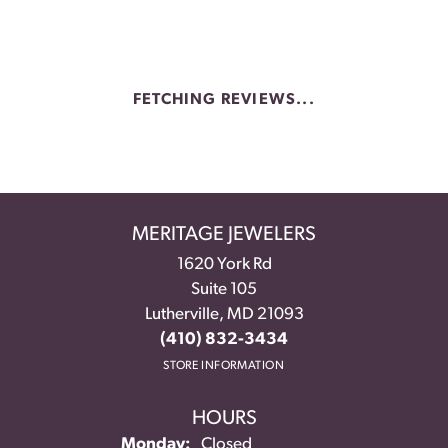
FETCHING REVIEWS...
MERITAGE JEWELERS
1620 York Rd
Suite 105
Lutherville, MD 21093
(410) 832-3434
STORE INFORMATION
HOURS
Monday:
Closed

* * *

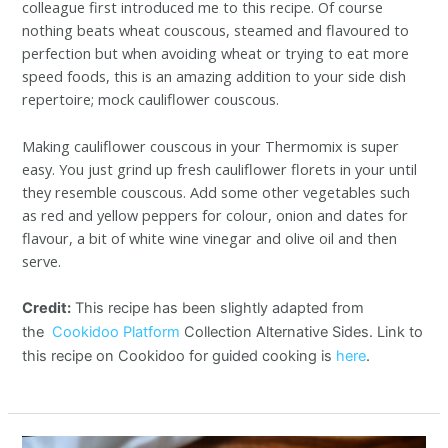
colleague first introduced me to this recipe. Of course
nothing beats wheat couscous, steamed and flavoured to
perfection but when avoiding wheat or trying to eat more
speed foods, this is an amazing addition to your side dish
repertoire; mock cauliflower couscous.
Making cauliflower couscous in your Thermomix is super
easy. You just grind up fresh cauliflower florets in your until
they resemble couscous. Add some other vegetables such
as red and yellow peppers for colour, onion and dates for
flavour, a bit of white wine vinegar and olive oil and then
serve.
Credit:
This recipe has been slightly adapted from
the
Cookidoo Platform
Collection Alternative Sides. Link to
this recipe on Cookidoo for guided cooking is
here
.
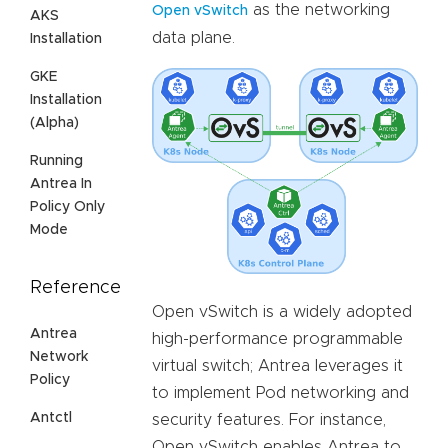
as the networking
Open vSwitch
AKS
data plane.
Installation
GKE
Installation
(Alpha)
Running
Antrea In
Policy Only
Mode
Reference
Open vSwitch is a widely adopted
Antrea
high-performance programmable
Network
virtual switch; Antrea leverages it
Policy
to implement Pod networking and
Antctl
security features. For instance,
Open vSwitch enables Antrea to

TRY IT: Take the word "Antrea" and find each line of the material that contains it. Copy those lines.

YOUR SOLUTION:
Antrea In
Antrea
virtual switch; Antrea leverages it
Open vSwitch enables Antrea to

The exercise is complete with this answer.